Artificial intelligence (AI) has been much in the news of late. The bankruptcy law firm of Baker & Hostetler recently hired an “AI lawyer” based on IBM’s Jeopardy!-winning Watson to tackle legal research, the messaging service Slack is training AI bots to be virtual office assistants, and Google’s DeepMind AI recently bested a human in Go, an ancient strategy game that many AI researchers thought would be beyond the reach of software mastery for years, if not decades.
The rapid advance of AI is also radically transforming the digital content economy, even if it’s not provoking apocalyptic hand-wringing from the likes of Elon Musk and Stephen Hawking.
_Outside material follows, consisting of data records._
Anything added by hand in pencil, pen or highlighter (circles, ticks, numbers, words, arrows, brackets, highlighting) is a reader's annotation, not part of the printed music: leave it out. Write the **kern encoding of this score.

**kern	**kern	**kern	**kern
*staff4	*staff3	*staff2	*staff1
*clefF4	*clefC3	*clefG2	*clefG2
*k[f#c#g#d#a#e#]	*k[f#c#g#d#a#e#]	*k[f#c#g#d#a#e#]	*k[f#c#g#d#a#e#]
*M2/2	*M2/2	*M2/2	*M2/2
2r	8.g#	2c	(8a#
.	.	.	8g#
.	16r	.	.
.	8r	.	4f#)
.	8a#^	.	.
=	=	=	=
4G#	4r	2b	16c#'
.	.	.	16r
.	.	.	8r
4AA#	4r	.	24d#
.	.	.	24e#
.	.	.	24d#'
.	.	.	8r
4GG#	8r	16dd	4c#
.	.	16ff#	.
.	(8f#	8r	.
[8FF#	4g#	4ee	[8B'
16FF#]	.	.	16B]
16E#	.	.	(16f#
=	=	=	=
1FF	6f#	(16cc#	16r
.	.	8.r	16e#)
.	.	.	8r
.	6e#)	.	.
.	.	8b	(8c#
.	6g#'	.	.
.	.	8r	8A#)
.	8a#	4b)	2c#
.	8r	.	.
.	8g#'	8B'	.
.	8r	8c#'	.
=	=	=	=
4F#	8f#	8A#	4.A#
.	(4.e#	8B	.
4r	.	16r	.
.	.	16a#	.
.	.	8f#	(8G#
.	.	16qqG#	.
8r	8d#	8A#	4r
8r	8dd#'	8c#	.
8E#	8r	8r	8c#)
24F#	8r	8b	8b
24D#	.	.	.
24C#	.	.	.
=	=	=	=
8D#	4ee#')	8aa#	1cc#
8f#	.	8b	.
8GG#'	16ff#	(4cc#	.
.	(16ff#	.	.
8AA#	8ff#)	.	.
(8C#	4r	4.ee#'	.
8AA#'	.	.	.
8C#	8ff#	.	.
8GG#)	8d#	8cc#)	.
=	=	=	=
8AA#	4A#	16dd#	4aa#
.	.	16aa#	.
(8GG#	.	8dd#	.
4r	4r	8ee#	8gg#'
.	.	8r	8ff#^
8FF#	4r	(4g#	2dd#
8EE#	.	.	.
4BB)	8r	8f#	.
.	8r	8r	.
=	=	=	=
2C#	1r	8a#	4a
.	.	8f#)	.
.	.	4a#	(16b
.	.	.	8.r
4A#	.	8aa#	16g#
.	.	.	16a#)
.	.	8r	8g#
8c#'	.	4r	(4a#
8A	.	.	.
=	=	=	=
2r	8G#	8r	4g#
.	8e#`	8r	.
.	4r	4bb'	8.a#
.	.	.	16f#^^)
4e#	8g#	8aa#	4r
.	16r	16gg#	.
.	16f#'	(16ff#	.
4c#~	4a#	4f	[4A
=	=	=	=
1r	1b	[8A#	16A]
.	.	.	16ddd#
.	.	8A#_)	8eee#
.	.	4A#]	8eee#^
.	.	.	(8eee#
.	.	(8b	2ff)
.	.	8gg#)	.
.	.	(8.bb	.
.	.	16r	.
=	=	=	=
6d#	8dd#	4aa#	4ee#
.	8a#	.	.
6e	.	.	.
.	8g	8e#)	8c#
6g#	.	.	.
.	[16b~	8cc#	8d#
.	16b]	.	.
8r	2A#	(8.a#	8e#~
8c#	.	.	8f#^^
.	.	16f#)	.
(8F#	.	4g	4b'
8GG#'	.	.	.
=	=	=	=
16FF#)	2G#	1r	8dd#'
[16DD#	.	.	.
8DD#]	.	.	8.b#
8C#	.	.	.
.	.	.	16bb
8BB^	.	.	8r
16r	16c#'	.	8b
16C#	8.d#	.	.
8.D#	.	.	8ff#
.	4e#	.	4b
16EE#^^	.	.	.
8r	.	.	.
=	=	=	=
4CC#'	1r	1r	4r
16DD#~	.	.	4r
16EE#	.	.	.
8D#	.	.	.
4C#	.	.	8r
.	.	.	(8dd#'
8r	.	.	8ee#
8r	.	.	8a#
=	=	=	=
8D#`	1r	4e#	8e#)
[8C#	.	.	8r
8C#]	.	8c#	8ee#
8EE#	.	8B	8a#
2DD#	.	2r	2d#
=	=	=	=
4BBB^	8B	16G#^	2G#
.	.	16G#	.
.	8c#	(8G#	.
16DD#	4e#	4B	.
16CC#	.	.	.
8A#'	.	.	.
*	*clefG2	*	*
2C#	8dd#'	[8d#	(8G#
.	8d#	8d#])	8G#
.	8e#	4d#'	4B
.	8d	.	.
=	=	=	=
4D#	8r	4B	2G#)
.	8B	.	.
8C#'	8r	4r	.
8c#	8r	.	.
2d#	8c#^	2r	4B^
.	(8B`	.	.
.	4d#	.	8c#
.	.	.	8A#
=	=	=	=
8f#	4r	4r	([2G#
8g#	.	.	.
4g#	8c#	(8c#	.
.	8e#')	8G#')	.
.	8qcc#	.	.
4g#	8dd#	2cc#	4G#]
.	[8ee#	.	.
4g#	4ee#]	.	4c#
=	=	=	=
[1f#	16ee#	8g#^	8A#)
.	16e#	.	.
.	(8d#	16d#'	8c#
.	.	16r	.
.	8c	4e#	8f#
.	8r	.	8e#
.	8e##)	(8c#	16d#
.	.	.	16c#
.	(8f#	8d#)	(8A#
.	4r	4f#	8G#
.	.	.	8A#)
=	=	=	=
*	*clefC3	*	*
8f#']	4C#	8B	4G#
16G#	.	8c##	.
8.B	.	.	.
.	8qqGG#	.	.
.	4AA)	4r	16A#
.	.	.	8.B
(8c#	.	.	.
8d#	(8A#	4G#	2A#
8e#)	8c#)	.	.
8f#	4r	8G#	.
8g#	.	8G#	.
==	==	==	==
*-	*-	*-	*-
From music, video and photography, artificial intelligence (specifically machine learning) is playing an increasingly critical role in learning about customer habits and serving them up content recommendations.
Netflix famously pays people to watch its videos and tag them—a job that superficially sounds tantalizing until your realize you have to watch movies like The Human Centipede 2 through to the end. But Netflix also retains the services of machine learning/artificial intelligence to help it better understand what its millions of viewers might want to watch next. In fact, it once dangled (and then paid) a $1 million bounty to any software engineer, or team of engineers, who could improve its content recommendation software by just 10 percent.
As video services play host to ever larger libraries of content, retaining eyeballs is increasingly a matter of delivering (and anticipating) what consumers want to see. Given the size of the libraries in question, it’s a task no human can perform. This goes double for user-generated content sites like YouTube, Vimeo and, increasingly, Facebook, that play host to tens of millions of videos. Similarly, broadcasters are leveraging this technology to improve the personalization of their video-on-demand and OTT assets.
An analogous process is underway in digital photography and, in particular, stock licensing agencies that are sitting on millions of image assets that they need to monetize. Companies like ImageBrief and Pond5 have tapped machine learning to understand what customers are searching for and what creatives are uploading, so they can better tag images and stock video assets to surface them in searches. They’ve also taken a more ambitious step beyond merely cataloging to judging an image’s esthetic qualities, to enable sorting by more subjective criteria. (A fascinating breakdown on how one service, EyeEM, did this was recently published on Medium).
The race to implement and improve on machine learning isn’t simply a matter of convenience—it can be a critical means of retaining customers or poaching new ones. Nowhere is this more obvious than in music, where, unlike in video, there is much greater content homogeneity between services like Apple Music, Google Music and Spotify.
Spotify’s “Discover Weekly” playlist—an algorithmically derived weekly selection of music based on a user’s listening habits—has been called “scary good” and is credited with helping the service retain and grow its customer base in the face of stiff competition from Apple, Google and Amazon.
In the new digital economy, it’s not simply about who has the rights to great content, but who can build a system smart enough to anticipate the desires of millions of users. Welcome to the future.